By treating health‑care like retail and deploying AI assistants, providers can boost patient satisfaction and efficiency, forcing the industry to prioritize digital experience as a core competitive differentiator.
Srinivas Velamoor outlined a two‑pronged strategy to modernize patient engagement, arguing that health‑care must move from a fragmented, step‑by‑step model to a holistic, whole‑person journey. He likened the shift to the way physicians now rely on AI‑assisted tools, proposing an AI companion—dubbed “Jasper” after the Iron Man AI—to handle scheduling, searching, access, consumption and payment in a single loop.
The core insight is that consumers expect the same frictionless experience they receive from retail brands. Velamoor cited Starbucks, Target and Whole Foods as benchmarks, noting that health‑care is a decade behind in delivering comparable convenience. By studying these sectors, his team is identifying where health‑care touchpoints can be embedded directly into platforms people already use, rather than forcing patients into a dedicated portal.

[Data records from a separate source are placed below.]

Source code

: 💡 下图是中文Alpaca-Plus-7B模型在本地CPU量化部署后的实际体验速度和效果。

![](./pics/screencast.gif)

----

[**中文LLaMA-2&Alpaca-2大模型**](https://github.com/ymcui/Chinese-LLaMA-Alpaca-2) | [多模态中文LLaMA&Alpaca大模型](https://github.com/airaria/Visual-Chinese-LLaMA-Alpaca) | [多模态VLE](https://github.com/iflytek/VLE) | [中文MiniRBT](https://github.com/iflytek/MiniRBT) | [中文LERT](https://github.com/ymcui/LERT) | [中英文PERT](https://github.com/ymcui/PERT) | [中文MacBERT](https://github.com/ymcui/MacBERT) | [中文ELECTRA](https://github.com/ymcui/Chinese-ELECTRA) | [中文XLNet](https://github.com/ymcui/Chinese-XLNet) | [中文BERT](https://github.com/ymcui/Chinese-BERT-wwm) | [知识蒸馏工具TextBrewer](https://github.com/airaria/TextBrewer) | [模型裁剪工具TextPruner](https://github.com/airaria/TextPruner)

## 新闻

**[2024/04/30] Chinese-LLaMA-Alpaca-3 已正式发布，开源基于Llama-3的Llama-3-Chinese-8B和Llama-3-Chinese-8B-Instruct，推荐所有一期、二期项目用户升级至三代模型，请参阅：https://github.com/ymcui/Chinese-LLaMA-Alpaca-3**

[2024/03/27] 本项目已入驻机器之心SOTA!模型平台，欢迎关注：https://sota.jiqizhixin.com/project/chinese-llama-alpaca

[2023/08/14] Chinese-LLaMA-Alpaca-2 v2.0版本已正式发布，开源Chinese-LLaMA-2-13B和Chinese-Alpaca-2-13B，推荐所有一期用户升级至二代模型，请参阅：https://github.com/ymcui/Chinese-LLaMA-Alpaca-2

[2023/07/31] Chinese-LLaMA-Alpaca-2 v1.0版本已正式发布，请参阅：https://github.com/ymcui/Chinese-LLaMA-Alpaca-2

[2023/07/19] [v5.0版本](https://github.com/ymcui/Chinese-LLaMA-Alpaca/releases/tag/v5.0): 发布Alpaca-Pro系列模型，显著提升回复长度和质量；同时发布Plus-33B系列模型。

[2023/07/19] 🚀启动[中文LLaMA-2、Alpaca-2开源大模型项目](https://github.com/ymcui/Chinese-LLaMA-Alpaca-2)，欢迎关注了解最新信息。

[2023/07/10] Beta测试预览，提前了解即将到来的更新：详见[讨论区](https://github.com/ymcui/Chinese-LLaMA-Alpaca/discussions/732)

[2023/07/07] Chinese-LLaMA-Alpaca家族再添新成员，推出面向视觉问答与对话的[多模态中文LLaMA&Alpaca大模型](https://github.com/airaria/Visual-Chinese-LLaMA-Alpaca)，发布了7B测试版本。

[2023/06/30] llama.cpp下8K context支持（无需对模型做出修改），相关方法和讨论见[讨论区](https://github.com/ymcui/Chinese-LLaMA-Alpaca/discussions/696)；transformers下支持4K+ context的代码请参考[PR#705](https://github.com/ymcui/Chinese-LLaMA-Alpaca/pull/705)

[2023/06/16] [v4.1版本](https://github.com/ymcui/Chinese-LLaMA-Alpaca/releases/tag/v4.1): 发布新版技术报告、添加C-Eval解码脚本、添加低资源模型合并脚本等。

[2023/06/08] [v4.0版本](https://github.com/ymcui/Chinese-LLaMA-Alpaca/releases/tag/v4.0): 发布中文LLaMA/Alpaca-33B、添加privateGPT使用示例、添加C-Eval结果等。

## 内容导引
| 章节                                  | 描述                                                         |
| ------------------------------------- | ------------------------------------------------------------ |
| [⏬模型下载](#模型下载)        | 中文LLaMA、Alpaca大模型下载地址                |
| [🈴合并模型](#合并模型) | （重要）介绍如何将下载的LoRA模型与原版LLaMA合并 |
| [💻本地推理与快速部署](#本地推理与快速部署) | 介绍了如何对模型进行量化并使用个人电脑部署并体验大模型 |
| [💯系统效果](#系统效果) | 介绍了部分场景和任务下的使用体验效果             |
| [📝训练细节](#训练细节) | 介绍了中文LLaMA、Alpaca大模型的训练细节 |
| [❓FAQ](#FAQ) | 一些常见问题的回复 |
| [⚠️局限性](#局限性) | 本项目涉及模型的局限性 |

He illustrated the concept with vivid examples: an AI “Jasper” that navigates a care journey on a patient’s behalf, and unorthodox integrations that might surface prescription reminders within a grocery‑shopping app. These ideas aim to dissolve the artificial boundary between health services and daily life, making care a seamless part of a user’s routine.
If executed, this strategy could redefine the competitive landscape, forcing providers to compete on digital experience as aggressively as retailers. Seamless, AI‑driven engagement promises higher patient satisfaction, better adherence, and potentially lower operational costs, positioning early adopters as the next generation of health‑care innovators.